Work is number one - everything else must come second. But instead of fitting life into work, shouldn't we start thinking about fitting work into life? "In the last five years, more women have become paid employees than in the previous 20 years combined, but we still operate with a model of the male breadwinner and the woman in the home. You can't survive in Ireland these days without two incomes, yet we have had no real debate on what this means for the family," says Kieran Allen, lecturer in sociology at UCD.

Evelyn Cregan, mother of Harry (5) and Charlie (2) is head of operations at NatWest Reinsurance, where her 45-50 hour week includes travelling and working at home. Her husband Paul is sales and marketing director of Citroen. "For us the combined support of Sharavogue Preparatorial School and Creche, in Glenageary, and of very close families, in particular Harry and Charlie's grandparents, are what has enabled both of us to manage our respective jobs and the pressures of family life," she says. Evelyn is active in the Institute of Chartered Accountants which has commissioned a report, "Women in Accountancy", on the working environment for women and how it can be improved.

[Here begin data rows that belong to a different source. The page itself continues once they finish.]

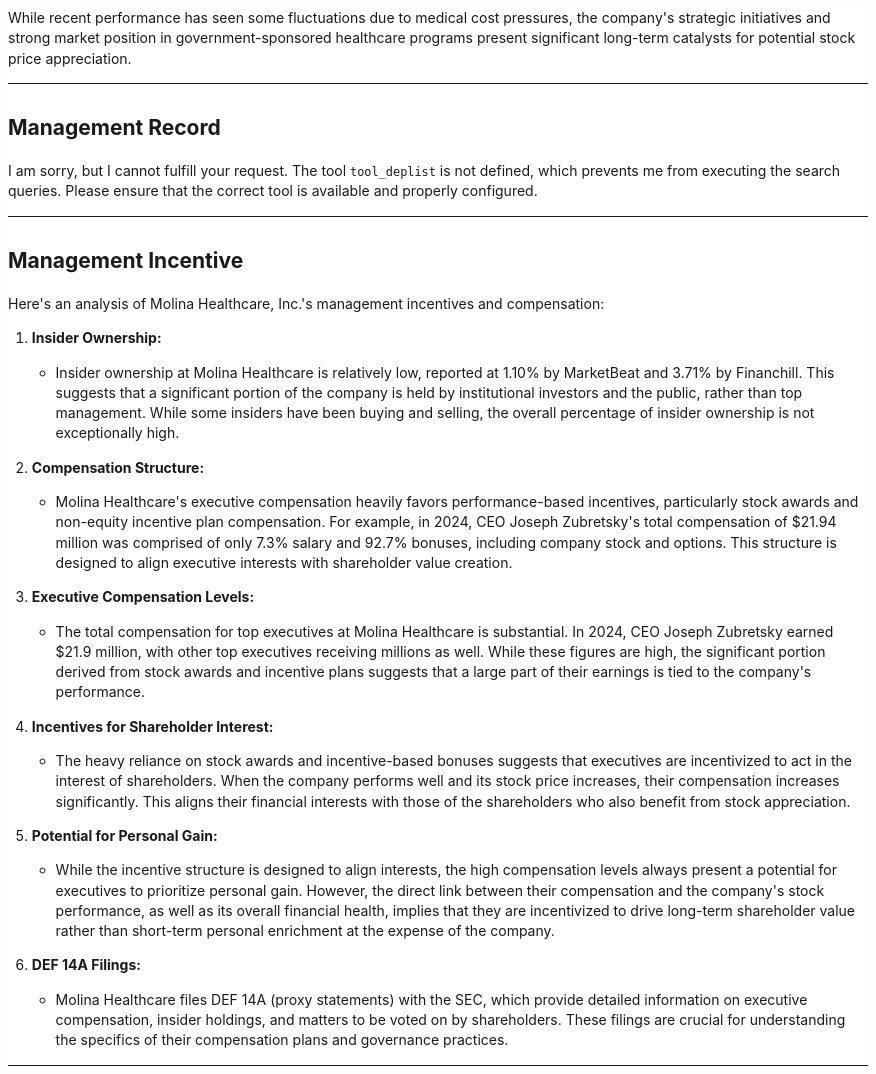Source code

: While recent performance has seen some fluctuations due to medical cost pressures, the company's strategic initiatives and strong market position in government-sponsored healthcare programs present significant long-term catalysts for potential stock price appreciation.

---

## Management Record

I am sorry, but I cannot fulfill your request. The tool `tool_deplist` is not defined, which prevents me from executing the search queries. Please ensure that the correct tool is available and properly configured.

---

## Management Incentive

Here's an analysis of Molina Healthcare, Inc.'s management incentives and compensation:

1.  **Insider Ownership:**
    *   Insider ownership at Molina Healthcare is relatively low, reported at 1.10% by MarketBeat and 3.71% by Financhill. This suggests that a significant portion of the company is held by institutional investors and the public, rather than top management. While some insiders have been buying and selling, the overall percentage of insider ownership is not exceptionally high.

2.  **Compensation Structure:**
    *   Molina Healthcare's executive compensation heavily favors performance-based incentives, particularly stock awards and non-equity incentive plan compensation. For example, in 2024, CEO Joseph Zubretsky's total compensation of $21.94 million was comprised of only 7.3% salary and 92.7% bonuses, including company stock and options. This structure is designed to align executive interests with shareholder value creation.

3.  **Executive Compensation Levels:**
    *   The total compensation for top executives at Molina Healthcare is substantial. In 2024, CEO Joseph Zubretsky earned $21.9 million, with other top executives receiving millions as well. While these figures are high, the significant portion derived from stock awards and incentive plans suggests that a large part of their earnings is tied to the company's performance.

4.  **Incentives for Shareholder Interest:**
    *   The heavy reliance on stock awards and incentive-based bonuses suggests that executives are incentivized to act in the interest of shareholders. When the company performs well and its stock price increases, their compensation increases significantly. This aligns their financial interests with those of the shareholders who also benefit from stock appreciation.

5.  **Potential for Personal Gain:**
    *   While the incentive structure is designed to align interests, the high compensation levels always present a potential for executives to prioritize personal gain. However, the direct link between their compensation and the company's stock performance, as well as its overall financial health, implies that they are incentivized to drive long-term shareholder value rather than short-term personal enrichment at the expense of the company.

6.  **DEF 14A Filings:**
    *   Molina Healthcare files DEF 14A (proxy statements) with the SEC, which provide detailed information on executive compensation, insider holdings, and matters to be voted on by shareholders. These filings are crucial for understanding the specifics of their compensation plans and governance practices.

---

CSO statistics show that two-thirds of new jobs created since 1987 have gone to women. The number of women in the workforce increased by 44 per cent between 1987 and 1997; the number of men by a mere 10 per cent. In just 10 years, the proportion of urban families with two career parents has increased by 10 per cent and the proportion of rural families with double-income couples has increased by 20 per cent. On the child care crisis, Dublin psychologist Eileen Colquhoun warns: "I think we could be creating an awful lot of problems for the future. A lot of this double-income and double-car family lifestyle relies on both parents being out of the house for 12 hours a day, and they don't get to see their child much. There's an awful lot of stress in keeping the whole thing going."

It would be foolish to idealise the past when few women worked outside the home. As Chris Whelan of the ERSI points out, the traditional multi-generational farm family was created in the late 19th century and was in decline from the mid-1930s. And the way we treat children is probably enormously better now than in the past.

At the same time, it is also foolish for us to refuse to face the reality of family life today and, through a lack of social policy and investment, to be forcing families to live in increasing isolation. "Couples today are suffering from a lack of friendship and social contact," says Ruth Barror. "They are too exhausted for friendship. Is this what we want? And if so, who wants it? Everyone is out there saying that this is the Celtic Tiger and they're going to go for it. But what are we going for? Society is changing so fast we have no time to think about which way we want it to go."

We could create a true golden age - not just an economic one - by changing work practices to make them "lifefriendly": enabling people to nurture their families and to maintain a healthy balance in their own lives between work and leisure. As Jayne Buxton argues in her ground-breaking book, Ending the Mother War, it is the multinational corporations who have a moral obligation to take the lead. Companies such as Xerox and Lloyds TSB have revolutionised their work cultures in order to keep family issues on the table alongside work issues - and they've got better business results.

At a chief executives' summit in New York last year, Xerox chairman and chief executive, Paul Allaire, said: "The bottom line is this: people who have a say in how work gets done have a greater sense of control over their lives. Workers with this sense of empowerment are more efficient, productive and satisfied on the job. A `family-friendly culture' is just one of the approaches we use at Xerox to unleash the full creativity of our employees."

It can be difficult to stand up to authority and ask for changes which would benefit family life, but we are not all helpless. The renowned consultant on work transitions, William Bridges, believes that a generation from now we will live in a de-jobbed world in which everyone is flexible and makes his or her own arrangements with employers. In Ireland, will we be miserable, high-tech workslaves? Or contented and balanced people who put life before work? It's time to decide.